* [SOURCE MATERIAL]

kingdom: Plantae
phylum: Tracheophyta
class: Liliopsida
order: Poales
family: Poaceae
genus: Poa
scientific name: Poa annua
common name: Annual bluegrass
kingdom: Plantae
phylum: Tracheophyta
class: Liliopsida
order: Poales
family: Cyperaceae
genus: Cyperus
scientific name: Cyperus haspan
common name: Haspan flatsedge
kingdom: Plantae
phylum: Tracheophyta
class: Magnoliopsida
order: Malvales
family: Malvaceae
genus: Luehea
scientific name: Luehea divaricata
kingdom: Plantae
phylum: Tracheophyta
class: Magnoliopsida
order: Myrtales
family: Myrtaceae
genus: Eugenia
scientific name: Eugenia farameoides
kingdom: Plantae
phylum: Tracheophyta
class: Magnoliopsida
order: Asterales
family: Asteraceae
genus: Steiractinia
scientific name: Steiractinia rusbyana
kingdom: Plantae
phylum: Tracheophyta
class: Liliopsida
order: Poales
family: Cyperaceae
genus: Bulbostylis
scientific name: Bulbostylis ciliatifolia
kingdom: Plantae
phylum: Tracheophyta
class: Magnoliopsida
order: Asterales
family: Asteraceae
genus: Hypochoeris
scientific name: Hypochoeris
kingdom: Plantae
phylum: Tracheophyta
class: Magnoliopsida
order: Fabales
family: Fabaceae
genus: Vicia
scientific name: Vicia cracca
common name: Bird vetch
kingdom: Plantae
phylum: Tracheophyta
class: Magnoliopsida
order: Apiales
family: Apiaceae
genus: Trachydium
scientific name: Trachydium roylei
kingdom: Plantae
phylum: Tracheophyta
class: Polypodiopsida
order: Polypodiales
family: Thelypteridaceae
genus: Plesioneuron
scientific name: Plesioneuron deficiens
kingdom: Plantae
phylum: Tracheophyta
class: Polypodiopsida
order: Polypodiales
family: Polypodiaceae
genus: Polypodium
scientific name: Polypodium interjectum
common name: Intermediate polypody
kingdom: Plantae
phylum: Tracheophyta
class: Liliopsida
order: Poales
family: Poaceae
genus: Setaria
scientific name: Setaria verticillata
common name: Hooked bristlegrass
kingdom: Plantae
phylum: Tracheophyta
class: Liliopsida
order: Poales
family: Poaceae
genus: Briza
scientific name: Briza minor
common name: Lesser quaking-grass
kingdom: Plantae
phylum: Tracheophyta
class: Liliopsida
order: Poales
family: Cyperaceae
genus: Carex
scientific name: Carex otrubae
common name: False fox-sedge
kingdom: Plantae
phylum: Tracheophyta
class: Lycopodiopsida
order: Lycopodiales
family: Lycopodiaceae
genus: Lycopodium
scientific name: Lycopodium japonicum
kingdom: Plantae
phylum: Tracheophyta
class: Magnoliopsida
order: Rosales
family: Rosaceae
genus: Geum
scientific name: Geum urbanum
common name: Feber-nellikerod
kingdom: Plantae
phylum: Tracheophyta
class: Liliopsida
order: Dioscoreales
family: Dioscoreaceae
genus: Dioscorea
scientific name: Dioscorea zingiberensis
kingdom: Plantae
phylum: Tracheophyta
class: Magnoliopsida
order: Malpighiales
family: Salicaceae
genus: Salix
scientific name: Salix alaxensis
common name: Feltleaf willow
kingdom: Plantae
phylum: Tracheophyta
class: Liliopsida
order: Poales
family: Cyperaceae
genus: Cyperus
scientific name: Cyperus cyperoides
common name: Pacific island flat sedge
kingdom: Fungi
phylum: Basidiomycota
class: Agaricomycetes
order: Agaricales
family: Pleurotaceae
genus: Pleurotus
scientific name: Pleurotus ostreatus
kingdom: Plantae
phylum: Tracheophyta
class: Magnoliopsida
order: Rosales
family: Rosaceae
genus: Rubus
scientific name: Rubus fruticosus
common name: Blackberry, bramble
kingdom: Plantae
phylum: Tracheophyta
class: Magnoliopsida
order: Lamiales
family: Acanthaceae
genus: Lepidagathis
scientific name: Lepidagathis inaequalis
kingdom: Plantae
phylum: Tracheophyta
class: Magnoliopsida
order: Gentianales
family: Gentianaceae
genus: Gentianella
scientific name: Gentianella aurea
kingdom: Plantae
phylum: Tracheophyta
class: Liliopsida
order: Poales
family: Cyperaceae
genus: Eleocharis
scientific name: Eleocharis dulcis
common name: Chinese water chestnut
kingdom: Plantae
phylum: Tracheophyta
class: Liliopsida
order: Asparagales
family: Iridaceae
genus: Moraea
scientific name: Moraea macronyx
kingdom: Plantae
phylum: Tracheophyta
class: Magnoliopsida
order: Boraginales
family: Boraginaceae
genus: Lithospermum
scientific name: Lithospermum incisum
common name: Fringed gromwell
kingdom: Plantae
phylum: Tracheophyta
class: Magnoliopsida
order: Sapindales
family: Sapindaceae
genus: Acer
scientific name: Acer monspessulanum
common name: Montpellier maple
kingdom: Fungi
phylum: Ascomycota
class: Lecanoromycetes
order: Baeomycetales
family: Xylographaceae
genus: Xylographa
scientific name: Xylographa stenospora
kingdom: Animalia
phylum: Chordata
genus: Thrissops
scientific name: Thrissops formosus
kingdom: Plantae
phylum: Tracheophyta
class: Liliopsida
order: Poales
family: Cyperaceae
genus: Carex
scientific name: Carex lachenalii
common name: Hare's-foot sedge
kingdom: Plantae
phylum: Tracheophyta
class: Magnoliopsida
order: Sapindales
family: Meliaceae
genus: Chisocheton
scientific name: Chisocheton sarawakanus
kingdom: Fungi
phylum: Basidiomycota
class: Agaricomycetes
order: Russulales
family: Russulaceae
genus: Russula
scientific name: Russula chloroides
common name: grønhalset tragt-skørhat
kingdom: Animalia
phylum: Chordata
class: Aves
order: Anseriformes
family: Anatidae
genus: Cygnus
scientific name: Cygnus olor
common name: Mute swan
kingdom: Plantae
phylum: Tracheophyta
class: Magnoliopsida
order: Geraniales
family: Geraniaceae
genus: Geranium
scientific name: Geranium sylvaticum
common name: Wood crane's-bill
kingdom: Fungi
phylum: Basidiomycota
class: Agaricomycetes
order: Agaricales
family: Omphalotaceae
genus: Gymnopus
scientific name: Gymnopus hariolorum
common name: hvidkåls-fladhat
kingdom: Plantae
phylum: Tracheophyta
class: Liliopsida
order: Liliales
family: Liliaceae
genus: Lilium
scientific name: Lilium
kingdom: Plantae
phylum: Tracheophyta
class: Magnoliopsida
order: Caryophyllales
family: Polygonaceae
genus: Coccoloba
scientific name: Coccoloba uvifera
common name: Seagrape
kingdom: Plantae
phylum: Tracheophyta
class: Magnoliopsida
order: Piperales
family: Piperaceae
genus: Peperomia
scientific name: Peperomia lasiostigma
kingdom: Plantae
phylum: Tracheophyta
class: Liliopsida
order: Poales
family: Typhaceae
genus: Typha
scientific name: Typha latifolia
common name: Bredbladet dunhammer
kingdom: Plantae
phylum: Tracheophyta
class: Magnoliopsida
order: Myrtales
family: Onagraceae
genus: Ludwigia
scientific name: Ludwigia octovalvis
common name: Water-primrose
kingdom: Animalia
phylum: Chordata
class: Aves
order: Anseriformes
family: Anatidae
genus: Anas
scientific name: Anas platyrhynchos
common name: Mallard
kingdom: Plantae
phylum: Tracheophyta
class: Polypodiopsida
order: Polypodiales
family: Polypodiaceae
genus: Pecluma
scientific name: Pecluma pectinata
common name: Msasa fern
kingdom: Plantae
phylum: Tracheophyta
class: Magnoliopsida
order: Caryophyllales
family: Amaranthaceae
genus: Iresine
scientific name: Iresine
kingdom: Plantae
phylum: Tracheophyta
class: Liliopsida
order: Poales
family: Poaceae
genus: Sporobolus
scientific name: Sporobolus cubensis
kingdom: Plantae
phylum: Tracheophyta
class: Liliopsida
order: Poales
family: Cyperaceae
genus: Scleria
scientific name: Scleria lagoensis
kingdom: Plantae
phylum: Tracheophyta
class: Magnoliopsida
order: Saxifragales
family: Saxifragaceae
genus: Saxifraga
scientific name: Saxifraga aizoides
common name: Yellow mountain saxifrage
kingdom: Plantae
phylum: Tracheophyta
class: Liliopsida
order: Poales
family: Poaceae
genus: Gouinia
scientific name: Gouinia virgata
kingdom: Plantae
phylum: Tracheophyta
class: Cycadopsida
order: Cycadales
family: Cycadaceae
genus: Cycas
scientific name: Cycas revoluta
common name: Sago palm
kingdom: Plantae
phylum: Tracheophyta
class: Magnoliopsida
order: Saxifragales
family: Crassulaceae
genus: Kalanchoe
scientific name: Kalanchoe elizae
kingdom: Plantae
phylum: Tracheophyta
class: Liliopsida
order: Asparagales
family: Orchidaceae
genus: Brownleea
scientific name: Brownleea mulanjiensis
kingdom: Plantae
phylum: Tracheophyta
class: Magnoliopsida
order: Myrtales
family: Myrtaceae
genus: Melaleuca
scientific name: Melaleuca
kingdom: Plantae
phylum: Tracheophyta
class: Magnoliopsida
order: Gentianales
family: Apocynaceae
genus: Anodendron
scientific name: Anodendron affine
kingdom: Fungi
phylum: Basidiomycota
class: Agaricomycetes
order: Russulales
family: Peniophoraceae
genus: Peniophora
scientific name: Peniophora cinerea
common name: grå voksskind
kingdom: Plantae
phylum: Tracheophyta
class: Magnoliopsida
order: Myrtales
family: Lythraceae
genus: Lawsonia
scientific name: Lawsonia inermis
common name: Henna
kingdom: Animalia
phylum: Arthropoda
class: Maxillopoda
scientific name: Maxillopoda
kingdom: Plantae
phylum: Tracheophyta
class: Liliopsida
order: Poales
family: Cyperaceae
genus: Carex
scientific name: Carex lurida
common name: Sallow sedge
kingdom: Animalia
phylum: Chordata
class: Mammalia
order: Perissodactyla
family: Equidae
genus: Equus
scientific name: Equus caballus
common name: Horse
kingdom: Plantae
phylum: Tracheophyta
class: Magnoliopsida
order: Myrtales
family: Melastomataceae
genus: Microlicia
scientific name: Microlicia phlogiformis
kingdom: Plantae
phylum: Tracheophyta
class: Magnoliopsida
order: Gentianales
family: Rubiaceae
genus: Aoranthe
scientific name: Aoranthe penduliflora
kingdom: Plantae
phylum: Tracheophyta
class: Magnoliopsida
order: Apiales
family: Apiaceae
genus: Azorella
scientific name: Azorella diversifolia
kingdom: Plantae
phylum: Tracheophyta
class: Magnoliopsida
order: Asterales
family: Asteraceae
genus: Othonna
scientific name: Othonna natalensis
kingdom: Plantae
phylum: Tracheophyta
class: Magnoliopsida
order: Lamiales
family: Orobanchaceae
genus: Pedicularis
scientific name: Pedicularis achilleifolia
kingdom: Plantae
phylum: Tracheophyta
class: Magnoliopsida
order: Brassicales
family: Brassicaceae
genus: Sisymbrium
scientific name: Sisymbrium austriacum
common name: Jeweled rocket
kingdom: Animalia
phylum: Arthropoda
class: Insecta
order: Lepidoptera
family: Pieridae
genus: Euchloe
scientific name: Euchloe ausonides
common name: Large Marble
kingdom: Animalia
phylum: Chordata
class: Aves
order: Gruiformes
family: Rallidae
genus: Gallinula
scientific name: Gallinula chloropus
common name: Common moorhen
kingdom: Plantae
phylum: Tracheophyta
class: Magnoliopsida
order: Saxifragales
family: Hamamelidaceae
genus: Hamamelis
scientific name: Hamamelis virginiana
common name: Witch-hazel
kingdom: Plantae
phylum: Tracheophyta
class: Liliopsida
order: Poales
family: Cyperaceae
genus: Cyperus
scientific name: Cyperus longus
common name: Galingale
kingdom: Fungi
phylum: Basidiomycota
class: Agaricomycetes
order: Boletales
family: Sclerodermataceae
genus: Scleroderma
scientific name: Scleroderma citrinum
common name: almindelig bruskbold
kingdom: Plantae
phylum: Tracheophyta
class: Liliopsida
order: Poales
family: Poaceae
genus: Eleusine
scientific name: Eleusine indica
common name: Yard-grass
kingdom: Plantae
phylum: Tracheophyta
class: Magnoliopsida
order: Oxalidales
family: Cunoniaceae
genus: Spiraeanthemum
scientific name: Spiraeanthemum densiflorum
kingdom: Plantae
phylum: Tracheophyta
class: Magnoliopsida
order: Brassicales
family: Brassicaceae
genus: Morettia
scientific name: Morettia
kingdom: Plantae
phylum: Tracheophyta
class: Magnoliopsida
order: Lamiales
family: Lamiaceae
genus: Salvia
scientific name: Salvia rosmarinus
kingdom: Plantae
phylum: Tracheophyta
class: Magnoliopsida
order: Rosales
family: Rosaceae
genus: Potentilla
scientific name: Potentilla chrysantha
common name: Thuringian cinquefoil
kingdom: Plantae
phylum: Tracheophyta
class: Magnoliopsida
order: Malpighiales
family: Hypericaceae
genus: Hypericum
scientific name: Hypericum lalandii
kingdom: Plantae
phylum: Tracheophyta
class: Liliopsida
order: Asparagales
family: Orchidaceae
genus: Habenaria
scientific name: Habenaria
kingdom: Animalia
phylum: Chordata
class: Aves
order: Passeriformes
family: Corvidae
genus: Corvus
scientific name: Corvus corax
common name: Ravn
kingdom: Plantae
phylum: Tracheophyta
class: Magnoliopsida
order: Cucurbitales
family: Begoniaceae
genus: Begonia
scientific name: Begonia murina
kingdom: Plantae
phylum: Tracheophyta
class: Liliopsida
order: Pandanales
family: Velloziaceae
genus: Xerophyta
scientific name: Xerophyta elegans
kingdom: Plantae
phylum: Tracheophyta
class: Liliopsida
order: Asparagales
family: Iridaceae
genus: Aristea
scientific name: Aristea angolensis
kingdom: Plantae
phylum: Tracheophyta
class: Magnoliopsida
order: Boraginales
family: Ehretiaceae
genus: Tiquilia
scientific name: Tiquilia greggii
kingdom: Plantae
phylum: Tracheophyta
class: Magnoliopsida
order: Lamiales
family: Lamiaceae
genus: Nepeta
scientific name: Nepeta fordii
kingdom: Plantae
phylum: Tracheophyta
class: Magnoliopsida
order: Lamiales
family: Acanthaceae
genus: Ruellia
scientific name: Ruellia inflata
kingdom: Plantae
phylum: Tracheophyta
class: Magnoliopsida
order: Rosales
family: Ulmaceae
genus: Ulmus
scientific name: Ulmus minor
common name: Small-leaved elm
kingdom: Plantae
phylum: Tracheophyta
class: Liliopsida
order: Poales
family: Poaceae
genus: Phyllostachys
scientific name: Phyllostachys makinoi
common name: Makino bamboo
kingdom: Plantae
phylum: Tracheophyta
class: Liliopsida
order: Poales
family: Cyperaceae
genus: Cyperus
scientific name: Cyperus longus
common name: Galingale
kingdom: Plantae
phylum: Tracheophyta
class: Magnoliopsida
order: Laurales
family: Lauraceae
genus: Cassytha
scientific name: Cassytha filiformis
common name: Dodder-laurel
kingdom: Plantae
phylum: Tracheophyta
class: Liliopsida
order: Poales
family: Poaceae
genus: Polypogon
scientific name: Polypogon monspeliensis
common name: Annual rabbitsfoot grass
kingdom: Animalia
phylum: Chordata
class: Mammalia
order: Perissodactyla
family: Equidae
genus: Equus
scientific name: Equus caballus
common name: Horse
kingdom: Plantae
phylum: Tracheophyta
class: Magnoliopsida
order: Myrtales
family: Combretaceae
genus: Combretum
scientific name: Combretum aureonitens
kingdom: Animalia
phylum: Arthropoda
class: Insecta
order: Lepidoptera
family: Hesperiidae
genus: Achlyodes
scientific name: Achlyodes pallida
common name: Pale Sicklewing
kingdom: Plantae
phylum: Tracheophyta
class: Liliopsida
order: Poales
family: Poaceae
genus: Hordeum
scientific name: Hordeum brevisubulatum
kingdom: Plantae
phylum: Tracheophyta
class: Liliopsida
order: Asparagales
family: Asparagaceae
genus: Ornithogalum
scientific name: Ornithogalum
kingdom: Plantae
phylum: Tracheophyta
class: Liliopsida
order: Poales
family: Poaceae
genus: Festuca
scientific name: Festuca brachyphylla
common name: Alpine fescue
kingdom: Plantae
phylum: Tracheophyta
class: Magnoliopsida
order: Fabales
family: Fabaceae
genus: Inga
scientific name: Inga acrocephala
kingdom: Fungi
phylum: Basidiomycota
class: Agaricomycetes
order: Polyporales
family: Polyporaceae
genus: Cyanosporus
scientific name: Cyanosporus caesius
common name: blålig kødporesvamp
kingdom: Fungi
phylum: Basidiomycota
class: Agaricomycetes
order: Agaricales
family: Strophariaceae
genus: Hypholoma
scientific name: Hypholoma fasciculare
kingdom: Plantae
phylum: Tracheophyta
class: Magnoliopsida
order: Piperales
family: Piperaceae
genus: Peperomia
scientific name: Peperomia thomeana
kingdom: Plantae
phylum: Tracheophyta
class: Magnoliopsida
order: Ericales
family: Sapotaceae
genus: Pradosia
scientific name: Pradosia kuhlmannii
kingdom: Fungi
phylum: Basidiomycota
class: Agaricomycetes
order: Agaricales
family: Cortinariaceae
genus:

* [SET EXERCISE]
Rewrite the lines from the line with "genus: Phyllostachys" to the line with "scientific name: Polypogon monspeliensis", replacing "common name" with "vernacular name" and leaving everything else unchanged.

* [TASK RESPONSE]
genus: Phyllostachys
scientific name: Phyllostachys makinoi
vernacular name: Makino bamboo
kingdom: Plantae
phylum: Tracheophyta
class: Liliopsida
order: Poales
family: Cyperaceae
genus: Cyperus
scientific name: Cyperus longus
vernacular name: Galingale
kingdom: Plantae
phylum: Tracheophyta
class: Magnoliopsida
order: Laurales
family: Lauraceae
genus: Cassytha
scientific name: Cassytha filiformis
vernacular name: Dodder-laurel
kingdom: Plantae
phylum: Tracheophyta
class: Liliopsida
order: Poales
family: Poaceae
genus: Polypogon
scientific name: Polypogon monspeliensis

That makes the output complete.